Initial assessments of family needs are often just the beginning or the tip of the iceberg. Generally more details emerged over time and crucially as trust grew between the family and the volunteer. And often the real needs are much greater than originally anticipated and more complex. For example, families often needed practical legal advice around things like benefit entitlement, disability, domestic abuse, childcare, housing, as well as the emotional support originally on offer. And volunteers’ roles were sometimes too prescribed to respond to families’ emerging real priorities or the ones they put first. They were not supposed to step beyond their job description or allotted roles and that also had pros and cons.

Ali:
Sure, I can imagine. Thanks Louca-Mai. Berni, could you add to that please?

Berni:
The other angle was how the relationship ends. And that merge has been just as important as the initial stages. There seemed to be a tendency to frontload. So in other words, to put more focus on recruiting and matching volunteers and getting the relationship off the ground. They were really, really important, but there's a clear message that endings needed to be managed very carefully, just to ensure that no sudden cliff edge, or the volunteer support suddenly stops without any warning or preparation.
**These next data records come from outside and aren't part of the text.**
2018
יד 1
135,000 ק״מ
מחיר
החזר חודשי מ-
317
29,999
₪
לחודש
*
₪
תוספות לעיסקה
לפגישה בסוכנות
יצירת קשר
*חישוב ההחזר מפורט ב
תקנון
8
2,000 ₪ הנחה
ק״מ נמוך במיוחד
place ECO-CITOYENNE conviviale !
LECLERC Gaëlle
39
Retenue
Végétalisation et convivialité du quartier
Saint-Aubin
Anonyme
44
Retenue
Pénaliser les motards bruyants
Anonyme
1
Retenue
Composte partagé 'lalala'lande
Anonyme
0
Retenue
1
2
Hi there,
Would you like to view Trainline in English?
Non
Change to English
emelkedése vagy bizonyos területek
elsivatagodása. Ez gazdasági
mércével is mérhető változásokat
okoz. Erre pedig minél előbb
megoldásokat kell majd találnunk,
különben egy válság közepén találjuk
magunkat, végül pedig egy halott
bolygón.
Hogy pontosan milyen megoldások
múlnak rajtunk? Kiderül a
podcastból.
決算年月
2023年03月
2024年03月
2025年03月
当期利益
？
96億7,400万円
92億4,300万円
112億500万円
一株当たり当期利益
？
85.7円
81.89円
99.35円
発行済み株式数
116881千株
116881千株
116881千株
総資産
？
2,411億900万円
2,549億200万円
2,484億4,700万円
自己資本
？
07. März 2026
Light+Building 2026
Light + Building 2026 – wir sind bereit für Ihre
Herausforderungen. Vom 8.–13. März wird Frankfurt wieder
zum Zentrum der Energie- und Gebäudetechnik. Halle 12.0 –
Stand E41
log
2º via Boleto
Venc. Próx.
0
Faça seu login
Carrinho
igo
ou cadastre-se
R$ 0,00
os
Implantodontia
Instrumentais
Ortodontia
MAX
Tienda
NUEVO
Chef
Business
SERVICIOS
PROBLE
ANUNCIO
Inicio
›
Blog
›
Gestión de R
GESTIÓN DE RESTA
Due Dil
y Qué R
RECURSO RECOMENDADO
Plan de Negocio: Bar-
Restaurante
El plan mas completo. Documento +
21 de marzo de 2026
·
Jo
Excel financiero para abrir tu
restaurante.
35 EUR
And then related to that, another angle, the short-term nature of volunteer input or indeed whole projects. So family’s needs as Louca-Mai said earlier, they're not predictable and they would often persist beyond the end of the volunteers or their projects a lot of the time.

Ali:
Georgia, could you add to it maybe from an NSPCC perspective how we will be using this going forward?

Georgia:
So in terms of how we will use this going forward, as I mentioned earlier, it forms part of a flow of insights and research evidence into our service development process. And that also adds to what we already know as an organisation through our existing work with volunteers involved in delivering services to families. For instance, Blackpool Better Start or our Together for Childhood place-based partnership approach. And I think that this review will particularly help us to think about future opportunities for involving volunteers and also to consider the breadth of issues involved which Louca-Mai and Berni have already discussed. And so, this learning has the potential really to ultimately benefit children and families who work with us, the volunteers themselves and also the organisations who deliver our services.

Ali:
Berni, Louca-Mai, Georgia, thank you so much for talking to us about this report. It's fascinating and I hope all our listeners read it. Thank you very much.